• **What is expected**
Write what comes next in the passage on how Compound collects its advisory fees, starting after its last sentence.

Compound will calculate the advisory fees owed based on the terms specified in the client's Agreement, and the
custodian will remit payment to us as instructed. Upon receiving Compound’s instructions, the Qualified Custodian
will automatically deduct and pay us from the client’s custodial account the fee amount due for the billing period.
The account custodian does not verify the accuracy of our advisory fee calculation. Regardless of the market
performance of the portfolio during the fee period, fees will be assessed as outlined in the Agreement. Compound’s
account advisory fee will be payable first from free credit balances, money market funds, or cash equivalents, if
any, and second from liquidating a portion of the client’s securities holdings. Additionally, the custodian will send
the client a statement reflecting the fee amounts paid, which will be delivered to the client’s address of record or
another authorized address designated in writing by the client.
Compound may also charge an alternative payment method on file instead of deducting it from a client’s custodial
account.
2. Billed Fees - Clients who prefer to be directly billed must authorize this payment method in writing as part of their
Agreement. Under this arrangement, clients will receive advisory fee invoices from us for the advisory fees due,
with payment due upon receipt. Clients will make their payments directly to Compound via check or credit card.

• **Stored data**
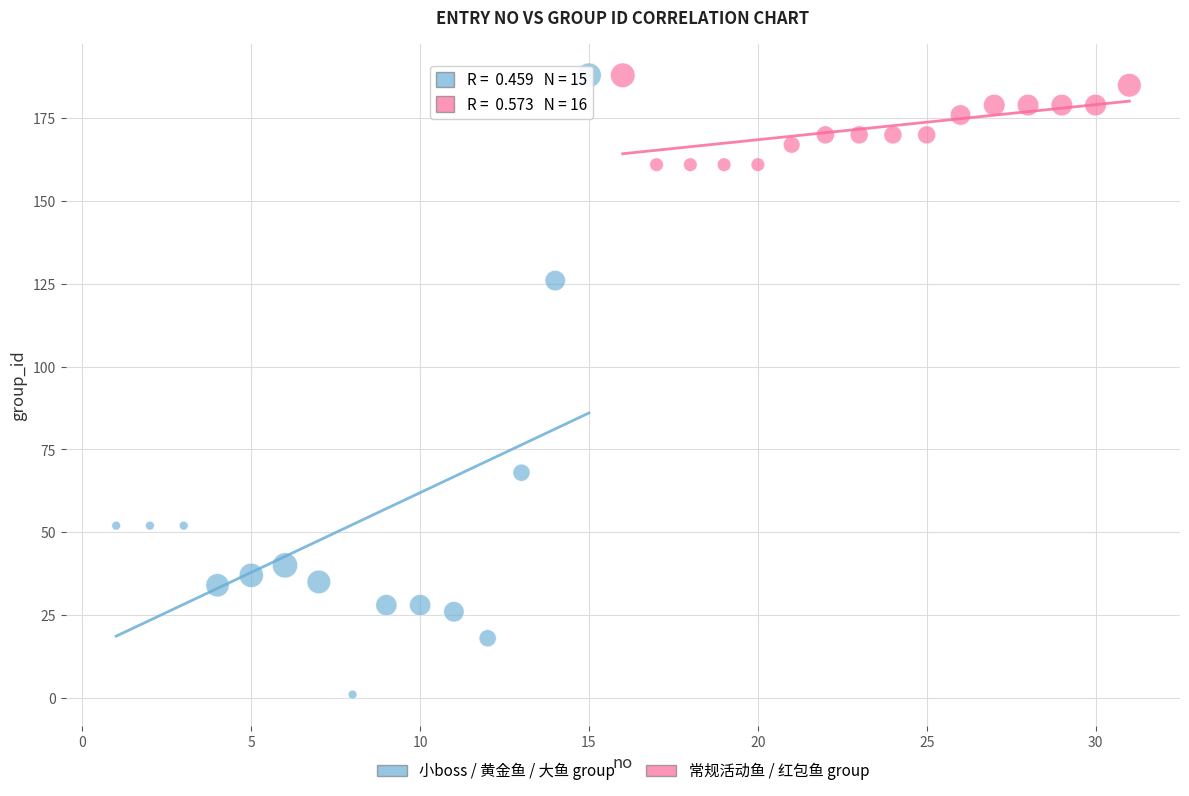

Which series reaches the minimum Y coordinate?

小boss / 黄金鱼 / 大鱼 group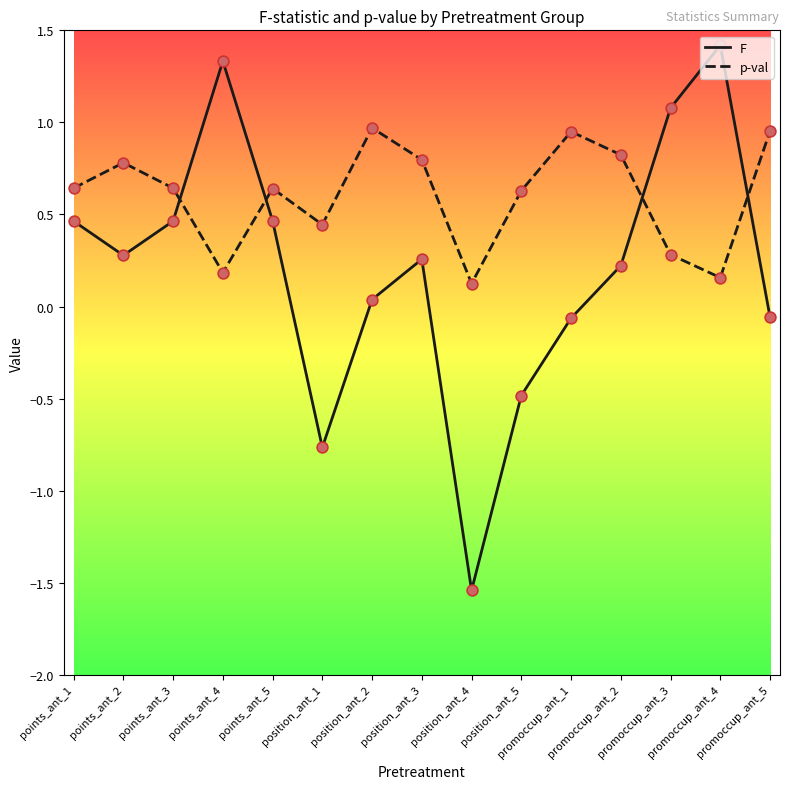

Is the value of p-val at points_ant_3 greater than the value of F at position_ant_3?

Yes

• **Written reply**
Under no circumstances will such advisory fees be deducted from a client’s custodial account(s) unless directed
otherwise by the client in writing. Payment for non-investment-related services may be made by credit card or
check made payable to "Compound Planning." (Note: Checks should never be made out to any individual
representative of the Adviser.)
Please also note that when authorized by the client to debit advisory fees from client accounts, under the SEC’s Custody Rule,
Compound is deemed to have custody of client assets to the extent that the adviser has the authority to instruct custodians to
withdraw these fees directly from the client's account. As such, we are required to comply with all applicable requirements,
including providing clients with account statements and ensuring proper safeguards are in place.
Compound encourages clients to promptly review any statements received from their custodian(s) to ensure the
accuracy of account transactions.
Clients are advised to compare their account's investment performance with the relevant benchmark for the types of investments
held, as well as any reports or information we provide. We strongly recommend that clients also compare their custodian account
statements with any portfolio reports or data we supply upon receipt. Discrepancies may arise between our reports and custodian
statements due to differences in accounting procedures, reporting dates, or valuation methodologies applied to specific
securities. Should a client identify any discrepancies between our reports and custodian statements, they are encouraged to
contact both us and their custodian directly. If a client does not receive statements directly from the custodian, we recommend
reaching out to the custodian in addition to notifying their IAR.
In all instances, clients should contact us promptly with any concerns regarding account activity before the next billing cycle and
provide written follow-up.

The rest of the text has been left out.